TASK BRIEF: Return the data below exactly, minus the pictures.

DATA:

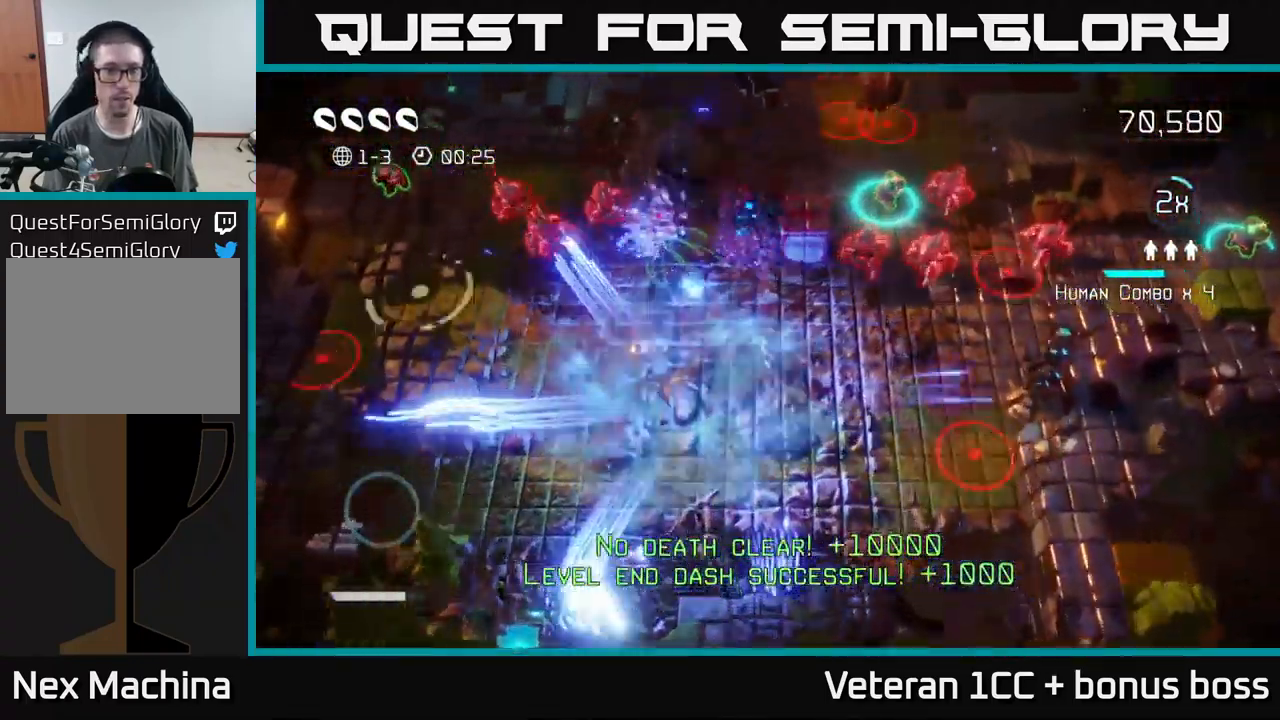
{"buttons": [], "left_stick": "left", "right_stick": "left", "events": [[417, "left_stick", "left"], [450, "right_stick", "left"]]}
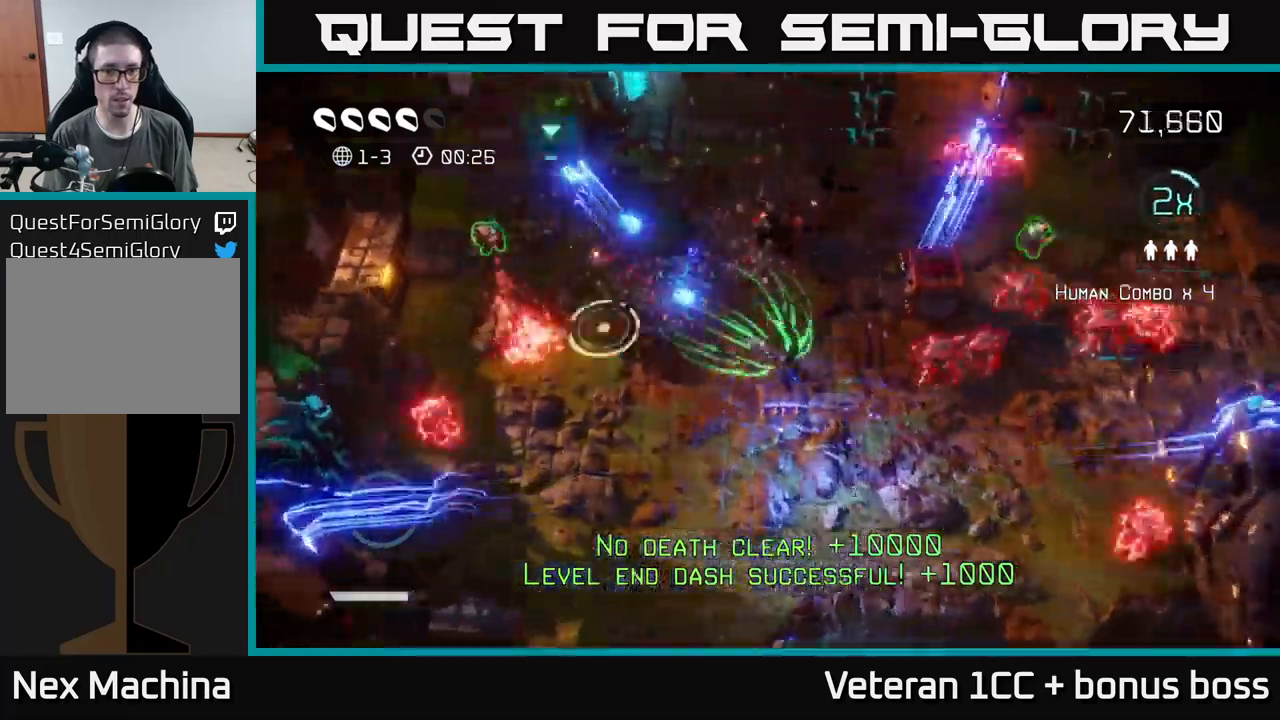
{"buttons": [], "left_stick": "up", "right_stick": "down-left", "events": [[83, "left_stick", "up-left"], [317, "left_stick", "up"], [367, "right_stick", "down-left"]]}
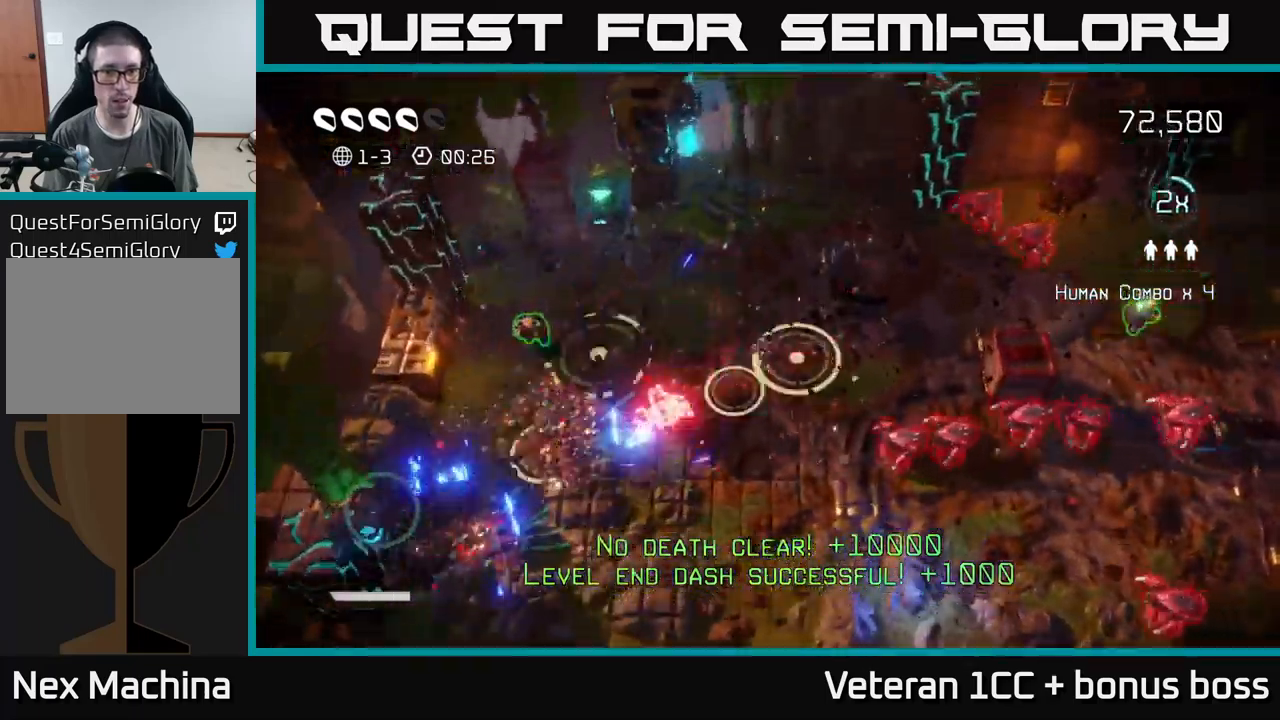
{"buttons": [], "left_stick": "left", "right_stick": "left", "events": [[100, "left_stick", "up-left"], [200, "left_stick", "left"], [317, "right_stick", "left"]]}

ANSWER FOR THE TASK:
{"buttons": [], "left_stick": "left", "right_stick": "left", "events": [[417, "left_stick", "left"], [450, "right_stick", "left"]]}
{"buttons": [], "left_stick": "up", "right_stick": "down-left", "events": [[83, "left_stick", "up-left"], [317, "left_stick", "up"], [367, "right_stick", "down-left"]]}
{"buttons": [], "left_stick": "left", "right_stick": "left", "events": [[100, "left_stick", "up-left"], [200, "left_stick", "left"], [317, "right_stick", "left"]]}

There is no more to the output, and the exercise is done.